Specifically ( with same string initialization that I listed)

clang -c -DFOO=\""\\\\\\""\\"\" p.cpp

used to work but it but it fails with this patch. Backslashes need to be recognized specially.

So I will have to update this review after more study and experimentation.

Sunil_Srivastava added a comment.EditedMar 1 2019, 11:19 AM

Hi Reid,

Update:

We did find two cases which 'work' before my proposed patch and will fail after that, but on further study we think they are defective test cases. Our behavior, with this proposed patch will be similar to the Microsoft compiler on Windows hosts.

Still, since these cases will start failing with this patch, I am going to describe them here.


Case 1:

clang -c -DFOO=\""\\\\\\""\\"\" p.cpp

This currently compiles with FOO becoming a string of four backslashes, made of first set of three and the second set of one.

With the proposed patch it will fail. -E will show (with the source file listed above):

const char *p = "\\\"\";

The Microsoft compiler does exactly the same thing.

It currently works because the consecutive-DQs (after six backslashes) terminate the first string and start the next, therefore disappearing themselves. With this patch they will survive on as one DQ.

Case 2:

clang -c """" p.cpp

This currently works because four DQs become two empty strings, further concatenated to become one empty string, which gets filtered out leaving just p.cpp.

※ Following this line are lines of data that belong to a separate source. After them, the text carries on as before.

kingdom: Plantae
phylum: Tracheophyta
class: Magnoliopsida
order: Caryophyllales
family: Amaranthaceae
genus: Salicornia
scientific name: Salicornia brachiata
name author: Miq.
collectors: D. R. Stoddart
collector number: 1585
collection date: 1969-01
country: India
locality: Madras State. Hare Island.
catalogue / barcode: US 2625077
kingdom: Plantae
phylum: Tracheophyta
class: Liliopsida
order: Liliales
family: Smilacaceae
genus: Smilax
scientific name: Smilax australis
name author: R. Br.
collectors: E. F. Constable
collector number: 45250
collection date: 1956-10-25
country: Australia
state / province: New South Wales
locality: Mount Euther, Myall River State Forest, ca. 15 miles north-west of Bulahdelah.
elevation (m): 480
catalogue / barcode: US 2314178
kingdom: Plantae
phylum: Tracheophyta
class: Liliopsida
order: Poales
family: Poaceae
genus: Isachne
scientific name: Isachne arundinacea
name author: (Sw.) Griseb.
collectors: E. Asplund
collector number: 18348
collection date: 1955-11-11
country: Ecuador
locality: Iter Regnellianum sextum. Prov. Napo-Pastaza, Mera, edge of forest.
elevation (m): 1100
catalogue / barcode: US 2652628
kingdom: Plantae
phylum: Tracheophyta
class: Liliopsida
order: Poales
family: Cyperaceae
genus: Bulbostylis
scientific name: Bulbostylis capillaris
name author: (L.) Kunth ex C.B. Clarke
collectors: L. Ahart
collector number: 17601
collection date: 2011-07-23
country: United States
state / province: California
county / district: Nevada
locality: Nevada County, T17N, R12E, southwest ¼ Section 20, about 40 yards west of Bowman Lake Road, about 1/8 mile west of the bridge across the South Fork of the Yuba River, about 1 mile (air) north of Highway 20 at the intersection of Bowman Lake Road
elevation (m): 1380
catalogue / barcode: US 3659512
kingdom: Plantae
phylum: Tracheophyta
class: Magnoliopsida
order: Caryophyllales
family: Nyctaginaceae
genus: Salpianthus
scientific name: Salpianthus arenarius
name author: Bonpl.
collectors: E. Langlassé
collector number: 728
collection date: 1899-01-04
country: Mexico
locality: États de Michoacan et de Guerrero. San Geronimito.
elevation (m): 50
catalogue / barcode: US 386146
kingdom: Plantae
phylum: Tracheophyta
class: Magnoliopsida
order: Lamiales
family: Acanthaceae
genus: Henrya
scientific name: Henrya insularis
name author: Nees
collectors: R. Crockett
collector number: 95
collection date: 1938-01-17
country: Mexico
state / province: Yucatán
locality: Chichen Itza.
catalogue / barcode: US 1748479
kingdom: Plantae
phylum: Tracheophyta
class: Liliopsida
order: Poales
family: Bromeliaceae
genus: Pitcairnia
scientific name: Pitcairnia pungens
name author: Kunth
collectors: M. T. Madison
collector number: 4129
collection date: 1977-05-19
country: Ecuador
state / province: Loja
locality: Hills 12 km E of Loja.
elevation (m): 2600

With the proposed patch four DQs will become a string of one DQ, which is not a valid argument, so we will get the error:

clang: error: no such file or directory: '"'

In this case, the Microsoft compiler survives with a warning, but only because it allows any unrecognized source file type with just a warning:

$ cl  /nologo -c """" p.cpp
cl : Command line warning D9024 : unrecognized source file type '"', object file assumed
cl : Command line warning D9027 : source file '"' ignored
$ cl  /nologo -c junk p.cpp
cl : Command line warning D9024 : unrecognized source file type 'junk', object file assumed
cl : Command line warning D9027 : source file 'junk' ignored

The clang driver is just more strict about this.


So, in summary, I believe this patch is valid, and if you still stand by your LGTM, I will be happy to check it in.

rnk added a comment.Mar 14 2019, 9:29 AM

I agree with your analysis, thanks!

This revision was automatically updated to reflect the committed changes.